**EXTRACT PROVIDED**
·····

The country-level migration reconstructions pointed at the Tehran region (Region 1) as the primary source of spread for all lineages across different waves, accompanied by various secondary routes. This finding can be aligned with the fact that the capital city of Iran is densely populated, associated with the main international airport, has important health care infrastructure, and is a city to which millions of people from other cities commute on a daily basis. Therefore, Tehran played an important role in spreading SARS-CoV-2 in the country, a pattern that would likely be repeated in the next epidemic/pandemic (Tondelli et al. 2022, Zhang et al. 2022). Other regions that were identified as the primary and secondary sources play important roles as tourist destinations, serving as the key destinations for national and international flight passengers, healthcare services, and pilgrimage journeys during holidays. For example, in the early stages of the epidemic, significant transmission was attributed to New Year festivities (mid-March to half mid-April) and to the summer holiday period (June–September) in Gilan, Qom, and Golestan (Poustchi, 2021; Zhang et al. 2022, Khazaee-Pool et al. 2024).
While we capitalize on genomic data covering two years of surveillance efforts in Iran, an important limitation of our study is that the background data used to address the circulation dynamics were derived from publicly available genomic surveillance data and were subjected to a subsampling strategy to alleviate the high computational burden. Additionally, we have no good insights to what extent differences in sampling across regions in Iran reflect differences in case numbers.
Conclusion
In conclusion, our study represents an effort to broaden our understanding of the main sources and dissemination dynamics of SARS-CoV-2 lineages in Iran between 20 February 2020 and 16 July 2022. The study sheds light on their imports, exports, the chronology of these events, and transmission patterns within Iran, as well as potential ramifications for public health strategies. The Bayesian reconstruction of discrete spatial diffusion provided insights into the geographical sources of B.4, Alpha, Delta, and Omicron lineages, revealing the contribution of Asia, North America, and European regions to the dissemination in Iran. Our results emphasize the importance of early warning systems as a crucial preparedness measure, enabling an effective response to outbreaks, which is needed to face potential health crises in the future.

·····

**LISTED ENTRIES**
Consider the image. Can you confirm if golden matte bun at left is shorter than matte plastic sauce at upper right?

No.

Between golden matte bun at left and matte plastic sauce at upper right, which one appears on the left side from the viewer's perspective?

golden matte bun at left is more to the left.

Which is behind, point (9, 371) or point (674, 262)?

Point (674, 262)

·····

**APPLY WHAT YOU READ**
A: List the SARS-CoV-2 lineages that the conclusion of the text on SARS-CoV-2 spread in Iran names.
B: Rewrite the stretch of the text on SARS-CoV-2 spread in Iran from "While we capitalize" through "in case numbers.", putting "reduced sampling scheme" in place of "subsampling strategy".

**ANSWERS TO THE EXERCISE**
A: B.4, Alpha, Delta, Omicron

B:
While we capitalize on genomic data covering two years of surveillance efforts in Iran, an important limitation of our study is that the background data used to address the circulation dynamics were derived from publicly available genomic surveillance data and were subjected to a reduced sampling scheme to alleviate the high computational burden. Additionally, we have no good insights to what extent differences in sampling across regions in Iran reflect differences in case numbers.